__Directions__. Can you output every one of the rows below verbatim, line for line?

__Available data__.
- - -

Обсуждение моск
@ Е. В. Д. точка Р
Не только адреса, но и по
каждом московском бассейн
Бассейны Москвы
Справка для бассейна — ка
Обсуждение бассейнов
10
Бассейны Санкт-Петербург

- - -

__Exercise output__.
Обсуждение моск
@ Е. В. Д. точка Р
Не только адреса, но и по
каждом московском бассейн
Бассейны Москвы
Справка для бассейна — ка
Обсуждение бассейнов
10
Бассейны Санкт-Петербург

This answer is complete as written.